━━━━━ Records for this task ━━━━━
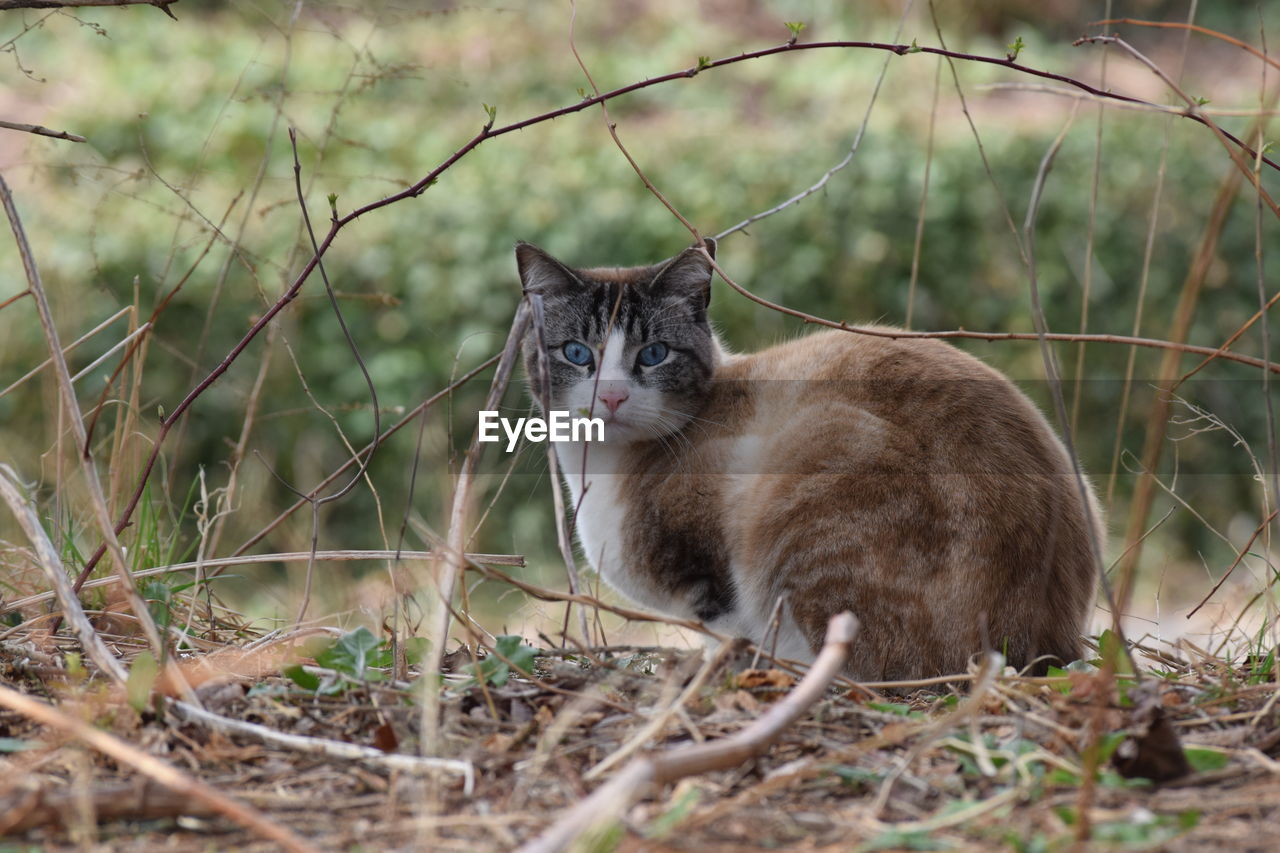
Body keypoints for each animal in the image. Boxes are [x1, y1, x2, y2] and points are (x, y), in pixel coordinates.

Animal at [517, 236, 1100, 676]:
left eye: (653, 354)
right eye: (578, 354)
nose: (612, 397)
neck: (601, 469)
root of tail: (1053, 648)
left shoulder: (712, 581)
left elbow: (729, 638)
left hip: (816, 461)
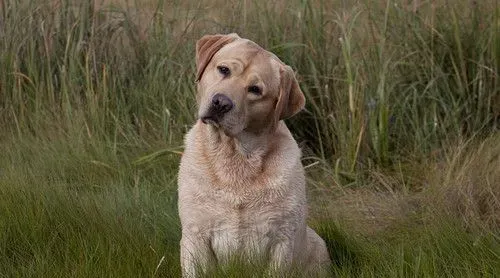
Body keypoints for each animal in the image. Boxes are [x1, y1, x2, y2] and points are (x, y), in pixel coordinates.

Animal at [178, 33, 330, 276]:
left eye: (255, 90)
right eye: (223, 70)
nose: (221, 102)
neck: (235, 157)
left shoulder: (282, 240)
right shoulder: (196, 234)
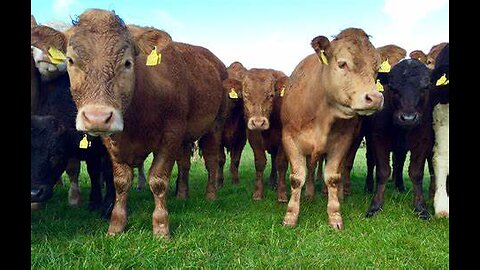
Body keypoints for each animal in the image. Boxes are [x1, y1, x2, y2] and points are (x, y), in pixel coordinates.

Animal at [222, 67, 288, 201]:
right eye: (246, 95)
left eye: (271, 95)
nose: (258, 122)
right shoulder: (254, 137)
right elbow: (260, 162)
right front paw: (257, 193)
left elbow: (281, 163)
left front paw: (282, 194)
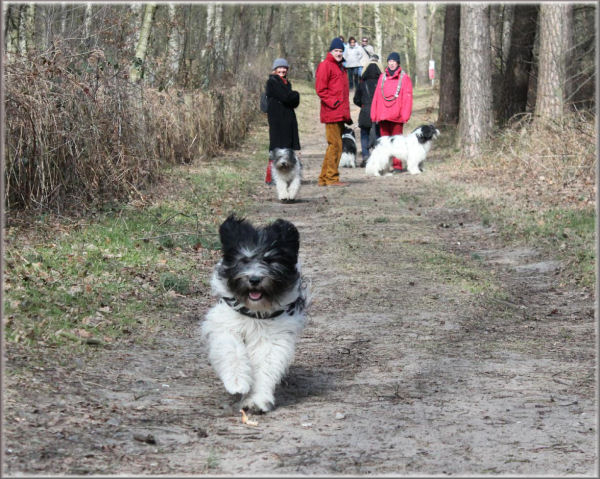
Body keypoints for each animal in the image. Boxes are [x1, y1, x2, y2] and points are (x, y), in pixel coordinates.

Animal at [200, 216, 308, 414]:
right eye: (243, 260)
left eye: (270, 260)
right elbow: (232, 349)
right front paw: (237, 382)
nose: (254, 279)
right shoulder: (226, 324)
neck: (255, 310)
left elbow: (265, 366)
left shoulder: (273, 338)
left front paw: (256, 400)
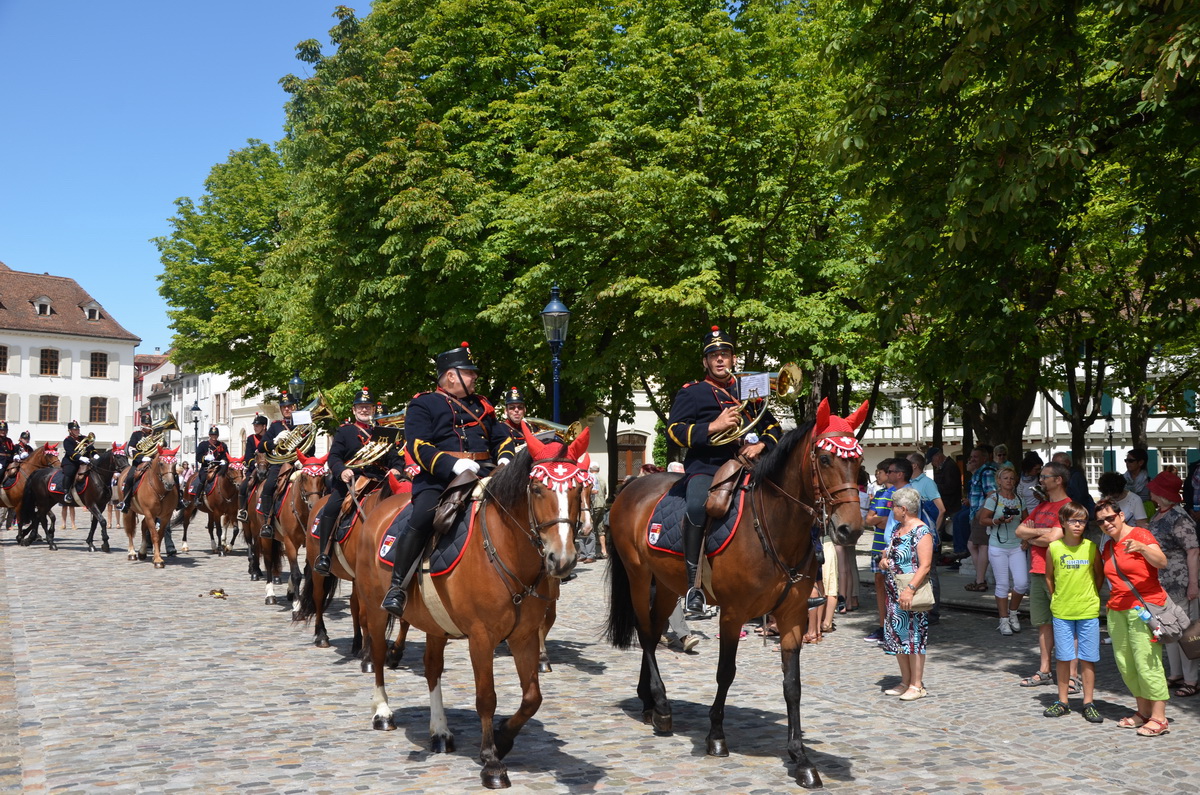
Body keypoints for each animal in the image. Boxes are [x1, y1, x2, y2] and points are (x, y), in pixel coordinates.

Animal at [349, 425, 590, 790]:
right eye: (537, 489)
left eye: (578, 488)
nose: (561, 559)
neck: (506, 550)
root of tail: (378, 510)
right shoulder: (481, 638)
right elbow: (486, 697)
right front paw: (491, 761)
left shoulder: (523, 636)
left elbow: (532, 697)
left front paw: (504, 737)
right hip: (377, 610)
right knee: (377, 656)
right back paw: (383, 712)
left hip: (436, 624)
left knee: (432, 668)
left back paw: (440, 731)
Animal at [604, 399, 867, 789]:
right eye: (824, 459)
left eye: (859, 461)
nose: (850, 529)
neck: (775, 525)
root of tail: (630, 487)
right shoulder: (732, 614)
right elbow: (725, 672)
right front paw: (716, 736)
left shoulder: (792, 616)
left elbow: (793, 685)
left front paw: (801, 758)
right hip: (638, 577)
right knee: (647, 635)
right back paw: (662, 707)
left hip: (666, 585)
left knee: (652, 628)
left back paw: (649, 701)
━━━━━
§ **Activity**
Return the lines of the records that include the string "knee".

§ **Written solution**
right knee: (377, 656)
left knee: (432, 668)
right knee: (647, 635)
left knee: (652, 628)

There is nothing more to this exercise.